Корабль с мягким хрустом стукнулся бортом о причал, покачался, встал. Тогда Агафодор, медленный и торжественный, выплыл из недр диремы по лестнице на палубу – и насупился. Проклятые бездельники всё еще возились с носилками. Пятиться назад было невместно. С берега епископа, конечно, уже заметили. Поэтому он остановился, торжественно осенил крестным знамением берег, а потом сложил ладони и слегка опустил голову, как бы молясь. Веки благочестиво приопустил, но черные глаза из-под ресниц непраздно постреливали по сторонам, приглядывались. От многого чтения Агафодор с возрастом стал вблизи видеть неважно, зато даль прозирал лучше, чем в молодости. Даже усмотрел, что запряженные в повозку быки холощеные, и на миг сдвинул брови (не насмешка ли), но тут же успокоил себя: нет, просто волы покойнее, да и откуда русам знать?

Облик у епископа-протопроэдра был величественный, а пожалуй что и прекрасный: тонкое лицо значительно, бело, неморщинисто, густые брови черны, длинная борода же, наоборот, безукоризненно седа. Чувствуя устремленные на него взгляды, Агафодор поднял очи к холму и жестом, полным сдержанного изящества, перекрестил город Киев.

Русская столица оказалась больше и пышней, чем можно было заключить из описаний. Не только возвышенность, но и вся местность вкруг нее были застроены домами, купеческими дворами, складами. В опояс холма тянулся неприступно высокий земляной вал, утыканный частоколом из таких огромных сосен, каких епископу у себя на родине видеть не доводилось. Близко друг к дружке, будто толкаясь плечами, стояли могучие башни, а одна, сдвоенная, охраняла гигантские ворота, распахнутые створки которых пылали нестерпимо ярким сиянием.

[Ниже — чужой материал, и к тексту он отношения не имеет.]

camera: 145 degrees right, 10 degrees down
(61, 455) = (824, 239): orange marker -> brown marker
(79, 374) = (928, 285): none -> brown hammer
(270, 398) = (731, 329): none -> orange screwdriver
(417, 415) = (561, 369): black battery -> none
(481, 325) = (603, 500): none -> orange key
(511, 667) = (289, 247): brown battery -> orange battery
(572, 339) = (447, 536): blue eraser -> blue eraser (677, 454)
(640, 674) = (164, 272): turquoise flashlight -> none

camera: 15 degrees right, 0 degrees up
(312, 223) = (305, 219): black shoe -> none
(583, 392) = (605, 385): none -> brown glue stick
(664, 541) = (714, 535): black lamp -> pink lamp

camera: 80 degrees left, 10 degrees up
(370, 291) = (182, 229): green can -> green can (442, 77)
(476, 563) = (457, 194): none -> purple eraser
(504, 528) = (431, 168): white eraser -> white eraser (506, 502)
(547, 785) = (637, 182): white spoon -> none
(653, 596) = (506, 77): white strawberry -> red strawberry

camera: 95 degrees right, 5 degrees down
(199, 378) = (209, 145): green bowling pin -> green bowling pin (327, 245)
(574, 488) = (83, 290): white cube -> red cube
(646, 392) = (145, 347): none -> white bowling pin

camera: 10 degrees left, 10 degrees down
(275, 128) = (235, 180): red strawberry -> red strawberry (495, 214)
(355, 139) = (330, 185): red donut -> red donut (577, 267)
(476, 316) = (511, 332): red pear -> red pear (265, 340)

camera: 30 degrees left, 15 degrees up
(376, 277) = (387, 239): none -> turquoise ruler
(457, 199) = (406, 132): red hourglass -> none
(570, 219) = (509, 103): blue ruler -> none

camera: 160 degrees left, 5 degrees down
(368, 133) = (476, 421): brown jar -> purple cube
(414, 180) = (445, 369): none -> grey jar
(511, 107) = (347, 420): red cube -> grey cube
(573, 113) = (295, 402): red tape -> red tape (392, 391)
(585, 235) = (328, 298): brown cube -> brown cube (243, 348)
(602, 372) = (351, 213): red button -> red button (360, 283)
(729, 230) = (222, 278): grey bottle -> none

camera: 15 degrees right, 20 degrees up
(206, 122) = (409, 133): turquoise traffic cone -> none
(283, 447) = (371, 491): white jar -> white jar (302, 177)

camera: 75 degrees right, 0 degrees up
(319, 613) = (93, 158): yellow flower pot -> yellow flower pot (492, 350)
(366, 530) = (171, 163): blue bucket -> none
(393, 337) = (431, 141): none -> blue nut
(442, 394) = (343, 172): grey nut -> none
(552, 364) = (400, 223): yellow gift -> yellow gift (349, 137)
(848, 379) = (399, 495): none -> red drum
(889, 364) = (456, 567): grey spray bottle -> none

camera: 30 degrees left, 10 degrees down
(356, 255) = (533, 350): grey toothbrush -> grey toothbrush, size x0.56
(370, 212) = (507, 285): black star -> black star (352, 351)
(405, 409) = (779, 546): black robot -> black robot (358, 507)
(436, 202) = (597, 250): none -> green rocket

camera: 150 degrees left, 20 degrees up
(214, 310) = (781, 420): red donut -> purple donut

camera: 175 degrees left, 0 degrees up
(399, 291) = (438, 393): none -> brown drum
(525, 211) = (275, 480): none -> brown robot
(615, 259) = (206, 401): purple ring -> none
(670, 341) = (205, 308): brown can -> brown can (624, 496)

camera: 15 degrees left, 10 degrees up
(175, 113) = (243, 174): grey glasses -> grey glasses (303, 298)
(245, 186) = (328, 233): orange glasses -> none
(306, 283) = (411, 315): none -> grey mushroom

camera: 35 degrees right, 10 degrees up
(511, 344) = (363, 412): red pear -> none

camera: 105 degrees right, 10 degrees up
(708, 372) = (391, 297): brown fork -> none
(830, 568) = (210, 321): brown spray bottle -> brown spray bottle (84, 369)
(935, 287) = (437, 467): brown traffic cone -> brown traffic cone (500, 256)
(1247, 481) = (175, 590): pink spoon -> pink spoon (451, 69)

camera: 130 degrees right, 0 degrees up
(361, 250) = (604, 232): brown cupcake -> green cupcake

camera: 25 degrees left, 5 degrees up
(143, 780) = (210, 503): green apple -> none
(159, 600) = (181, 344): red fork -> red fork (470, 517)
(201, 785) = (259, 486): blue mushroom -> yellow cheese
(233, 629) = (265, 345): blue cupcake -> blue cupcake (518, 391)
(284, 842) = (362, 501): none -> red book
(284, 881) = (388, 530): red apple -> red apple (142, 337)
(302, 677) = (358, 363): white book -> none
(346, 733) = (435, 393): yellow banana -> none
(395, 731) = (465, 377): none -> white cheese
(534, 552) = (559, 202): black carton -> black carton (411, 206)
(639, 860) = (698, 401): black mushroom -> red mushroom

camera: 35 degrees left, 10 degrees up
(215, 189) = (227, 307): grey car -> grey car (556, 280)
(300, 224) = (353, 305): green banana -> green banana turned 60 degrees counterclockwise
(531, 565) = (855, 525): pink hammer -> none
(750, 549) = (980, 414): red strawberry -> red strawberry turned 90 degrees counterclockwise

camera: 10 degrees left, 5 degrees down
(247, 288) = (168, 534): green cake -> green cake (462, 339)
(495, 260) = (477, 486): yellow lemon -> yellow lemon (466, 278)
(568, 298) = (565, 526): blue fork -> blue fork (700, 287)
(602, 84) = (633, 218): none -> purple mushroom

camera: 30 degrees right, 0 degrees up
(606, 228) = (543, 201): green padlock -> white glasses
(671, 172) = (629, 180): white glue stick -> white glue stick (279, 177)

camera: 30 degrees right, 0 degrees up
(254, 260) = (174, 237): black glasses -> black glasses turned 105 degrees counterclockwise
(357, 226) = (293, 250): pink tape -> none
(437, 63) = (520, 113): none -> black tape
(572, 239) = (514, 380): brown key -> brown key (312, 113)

За спиной посла один вэринг из охраны сказал другому:

– Смотри, у конунга Ярицлейва ворота чистого золота. Верно говорят, что на земле нет государя богаче.

– Наши, кто служит у русов, довольны, – ответил товарищ. – Может, и нам наняться?

Агафодор знал множество языков, одарило его Провидение этим полезным даром, однако же без необходимости своих знаний не выказывал, ибо умный человек предпочитает выглядеть невежественней, чем есть на самом деле. Но тут, взволнованный и расстроенный величием русской столицы, не сдержался.

– Ворота не золотые, а медные, – сказал он, полуобернувшись, своим высоким, красивым голосом, которым, бывало, так умилительно выводил с амвона «Трисвятое песнопение» или «Песнь херувимскую». – Не всё золото, что блестит, дети мои.

Вэринги – косматые, увешанные оружием, каждый вдвое шире худощавого епископа – захлопали поросячьими ресницами. Агафодор мысленно обругал себя: разболтают остальным, и теперь охрана будет таиться. Не узнаешь, что у дикарей на уме. Еще вправду перейдут на службу к русским – сраму не оберешься.

Лектика наконец была готова. Слуги, почтительно придерживая посла под локти, усадили его на мягкие подушки. Паланкин, слегка качнувшись, вознесся вверх. Поплыл по трапу на пристань.

Раздвинув занавески, Агафодор благословил собравшихся на берегу зевак. Их, увы, было не столь много. Скверный знак. Прибытие имперского посольства для киевлян не бог весть какое событие?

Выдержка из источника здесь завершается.